- _Fragmento seleccionado_
+ + + + +

La Oficina de Asuntos del Hemisferio Occidental de Estados Unidos advirtió este lunes que cualquier actor que “obstruya o intente retrasar” el trabajo del Consejo Nacional Electoral (CNE) en Honduras “enfrentará consecuencias”, en medio de la creciente preocupación por los retrasos en el conteo de votos tras las elecciones presidenciales.
En un pronunciamiento público, Washington subrayó que sigue de cerca el desarrollo del proceso postelectoral hondureño y recalcó la necesidad de que las autoridades electorales puedan cumplir su mandato sin presiones políticas, interferencias institucionales ni actos que pongan en duda la transparencia y credibilidad de los resultados.
La advertencia estadounidense se produce mientras aumentan las tensiones políticas y las denuncias cruzadas entre actores partidarios por la lentitud en la divulgación de los resultados oficiales, un escenario que ha encendido alertas entre sectores de la sociedad civil y la comunidad internacional.

+ + + + +

- _Material proporcionado_

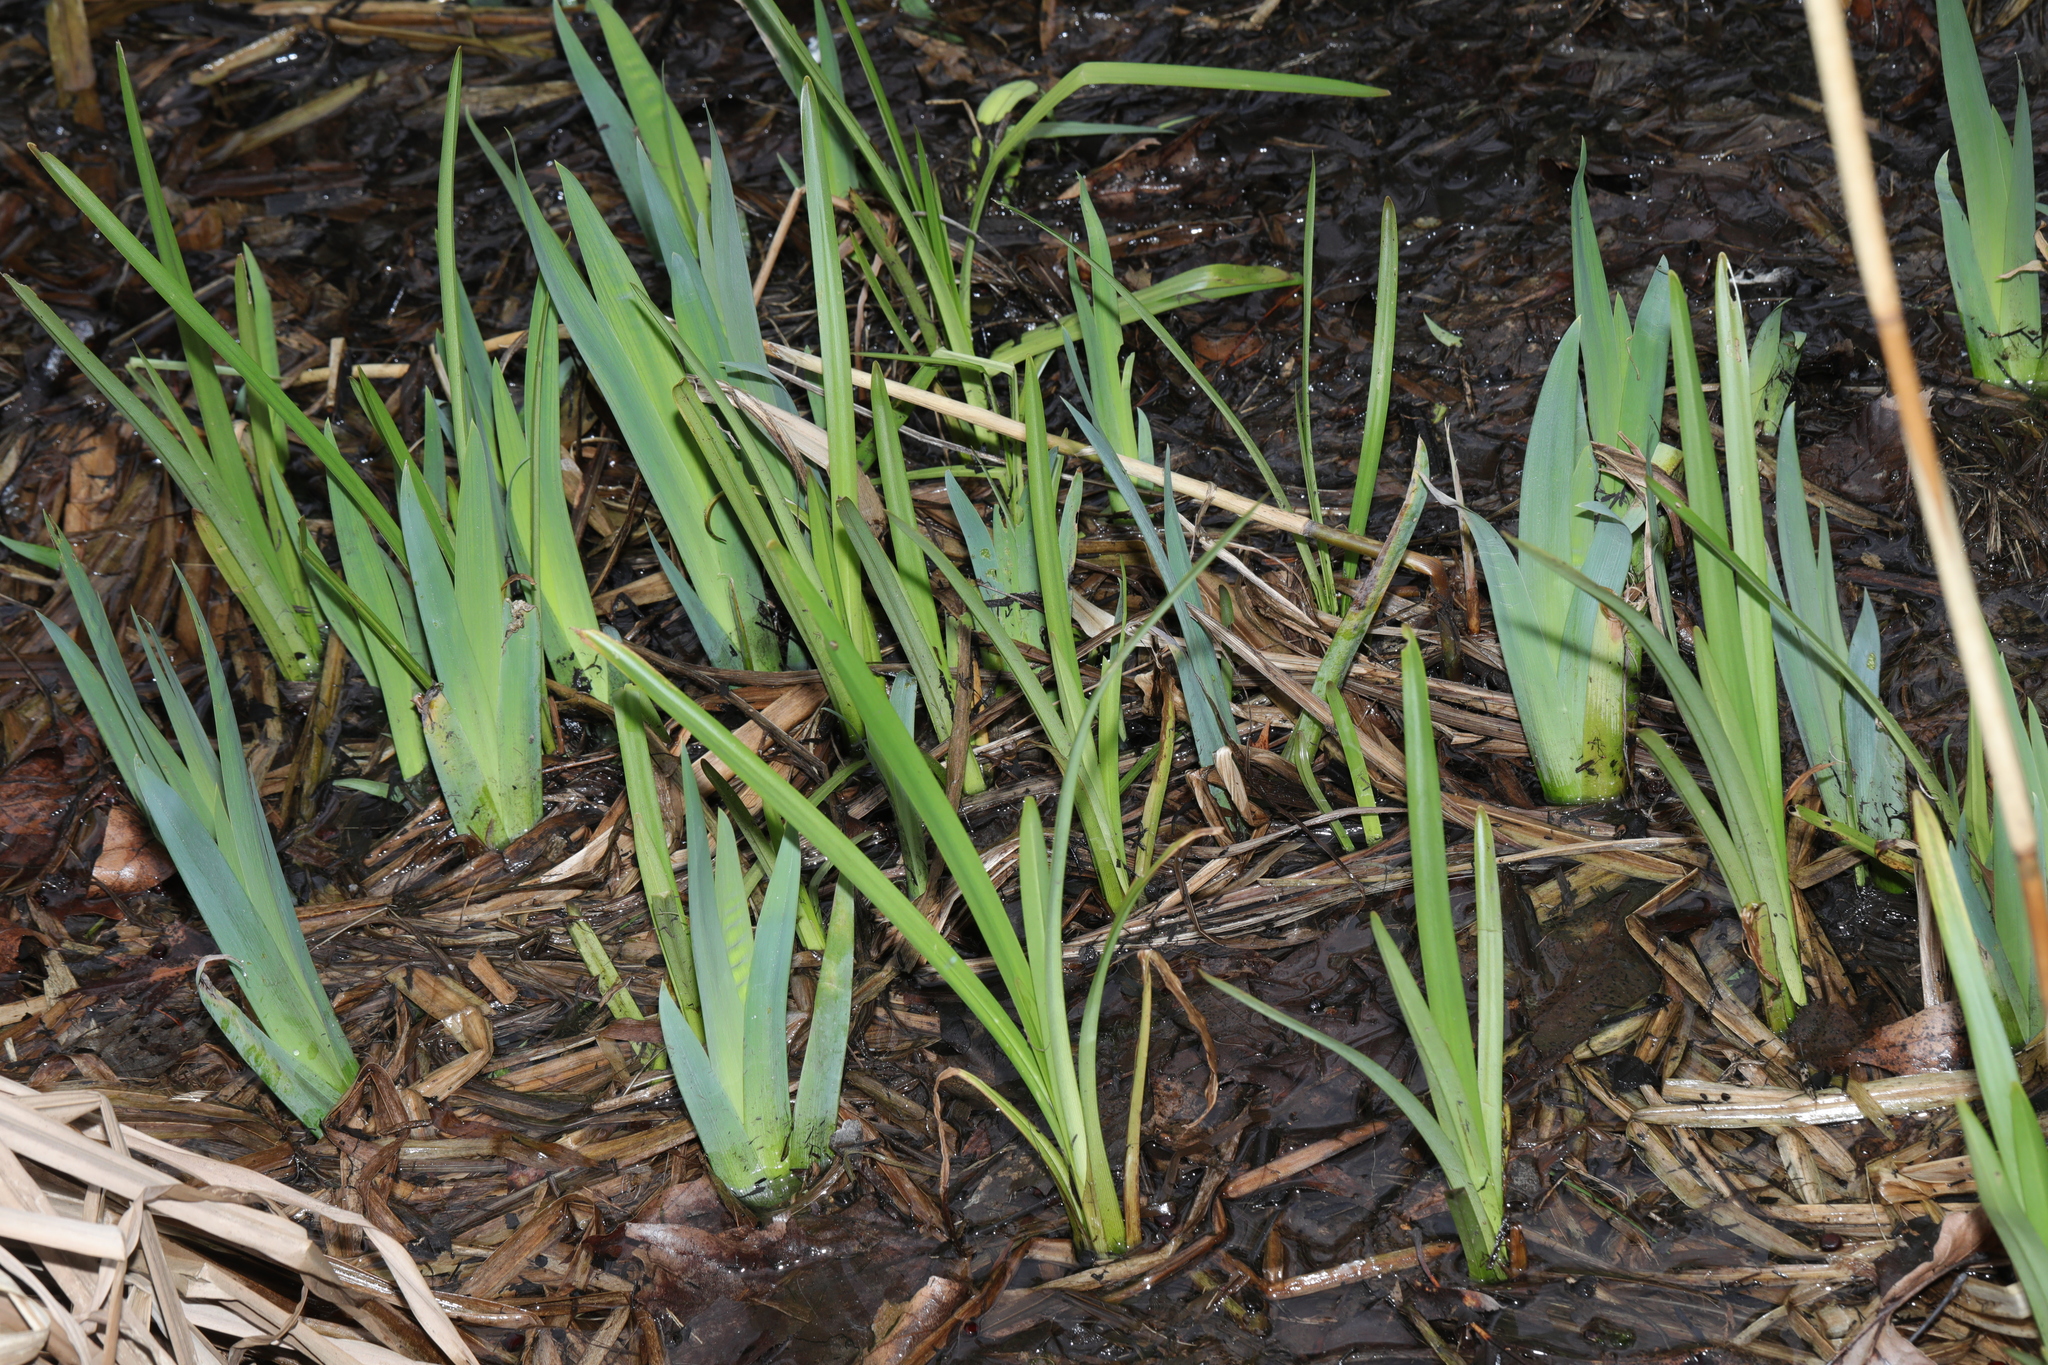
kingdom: Plantae
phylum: Tracheophyta
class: Liliopsida
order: Asparagales
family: Iridaceae
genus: Iris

+ + + + +

- _Tarea A_
Copia del fragmento sobre Honduras el tramo que va desde "La advertencia estadounidense" hasta "la comunidad internacional.", ambos incluidos.
- _Tarea B_
Según el fragmento sobre Honduras, ¿sin qué deben poder cumplir su mandato las autoridades electorales? Enuméralo todo, por favor.

- _Respuesta escrita A_
La advertencia estadounidense se produce mientras aumentan las tensiones políticas y las denuncias cruzadas entre actores partidarios por la lentitud en la divulgación de los resultados oficiales, un escenario que ha encendido alertas entre sectores de la sociedad civil y la comunidad internacional.

- _Respuesta escrita B_
- presiones políticas
- interferencias institucionales
- actos que pongan en duda la transparencia y credibilidad de los resultados